Meinen Vater habe ich bewundert. Er war so fleißig. Er arbeitete beim Radio, spielte Operetten und sang nachts im Revue-Theater Casanova. Dort verkehrten vorwiegend Amerikaner, die Lieder aus ihrer Heimat hören wollten, Songs von Frank Sinatra, Dean Martin, Fred Astaire und so. Das war mein Glück, denn auf diese Weise bin ich schon in ganz jungen Jahren mit amerikanischer Musik in Berührung gekommen. Da mein Vater kein Englisch sprach, musste er die Songs phonetisch auswendig lernen. Dazu ließ er die Schellackschallplatten den ganzen Tag laufen, um sich die Texte einzupauken. Und ich lernte die Songs gleich mit – ich beherrsche auch heute noch die Texte vieler Lieder, die ich eigentlich nie gesungen habe.

»Die kleinen Vier« wurden immer beliebter. Sie spielten in Wien, gingen auf Tournee und hatten ihre ersten erfolgreichen Gastauftritte in München – im Annast am Odeonsplatz. Meine Mutter wollte meinen Vater immer dabei begleiten. Vielleicht wollte sie ihn auch deshalb begleiten, weil sie glaubte, dass er seinen wachsenden Ruhm und die damit verbundenen Chancen bei Frauen ganz fidel auskostete. Jedenfalls blieb ich in Wien, wenn meine Mutter mitfuhr, und wohnte bei Tante Poldi und Onkel Willi. Willi war der Bruder meines Opas, also eigentlich mein Großonkel, aber ich sagte Onkel zu ihm. Er war Maler und besaß nicht weit von uns ein Dachatelier. Es war eine riesige Wohnung, die mir aber – wie die des Freundes meines Vaters – Angst einjagte: zum einen, weil sie teilweise durch den Krieg beschädigt und nur notdürftig repariert worden war, und zum anderen, weil überall riesige, scheußliche Bilder an den Wänden hingen oder herumstanden. Onkel Willis Lieblingsmotiv war der Tod, den er als Gerippe darstellte, wie er mit einer nackten, sich wehrenden Frau im Arm auf einem weißen Pferd durch den Nebel ritt. Unter einem dieser etwa drei mal vier Meter großen, gruseligen Werke musste ich auf einer alten, unbequemen Liege schlafen, die jedes Mal knarrte, wenn ich mich bewegte, und mich aufschrecken ließ, weil ich dachte, es würden Einbrecher in das Haus eindringen. Ein Albtraum. Außerdem war die Wohnung nie aufgeräumt, sie verfügte nur über primitive Waschmöglichkeiten, also kein richtiges Bad, und so traf ich dort auch zum ersten Mal in meinem Leben auf Wanzen.

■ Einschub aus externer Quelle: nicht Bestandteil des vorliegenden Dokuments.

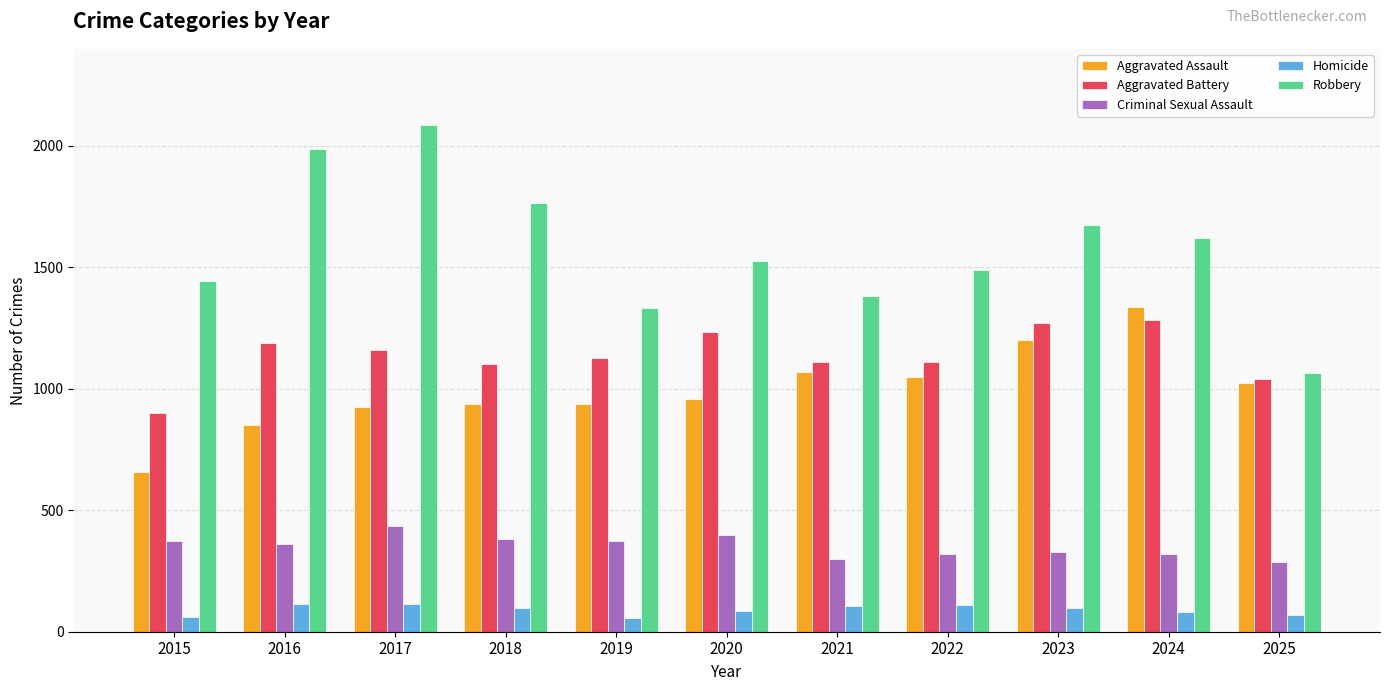

What is the difference between the second highest and minimum values in the Aggravated Battery series?

370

Das Gute aber war, dass mich Onkel Willi mit seinen Ölfarben malen ließ. Er wollte einen bekannten Maler aus mir machen, einen großen Künstler. Das, was mein Vater tat, hatte in seinen Augen mit Kunst nichts gemein.

So überstand ich mein drittes Volksschuljahr also in Wien. Kaum war es vergangen, hatten meine Eltern schon wieder eine Überraschung für mich parat: Für das vierte Schuljahr wollten sie mir ein Internat schmackhaft machen. Im Alter von neun Jahren schon getrennt von den Eltern zu leben, fand ich ein wenig hart. Ich vermisste doch meine Oma, meinen Opa und die lustigen Onkel aus Salzburg eh schon so sehr, und jetzt sollte ich auch noch meine Eltern für eine lange Zeit nicht mehr sehen können. Ich war ziemlich traurig. Aber es half nichts. Für mich öffneten sich die Tore der privaten Schule am Laaer Berg bei Wien. Ich wurde also Internatsschüler dieser Anstalt. Sagen wir lieber »Heim«, das klingt besser.

Ben Hur – meine »erste« Rolle

Auch diesmal hatte ich die anderen Kinder – oder Mithäftlinge, wie ich sie gerne nannte – wieder schnell im Griff, weil ich ein Spiel erfand, das für meine Mitschüler zu einer echten Attraktion wurde: das römische Wagenrennen. Indianer und Cowboys haben mich als Kind eigenartigerweise nie interessiert, dafür aber mit Degen und Schwert kämpfende Helden wie Robin Hood, Zorro, Sindbad der Seefahrer oder Ivanhoe der schwarze Ritter. Ich denke, ich mochte sie deswegen so sehr, weil sie nach ihren Kämpfen immer von den Frauen angehimmelt wurden und auch verstanden, dies auszunutzen, während sich die Cowboyhelden meistens tollpatschig und dumm aus dem Staub machten und weiterritten. Zumindest war es so in den Filmen, die ich gesehen habe. Ich habe das nie verstanden.

Die »Tolle«, in den 50er-Jahren versehentlich als »Revolution« bezeichnet, trug ich schon als Kind.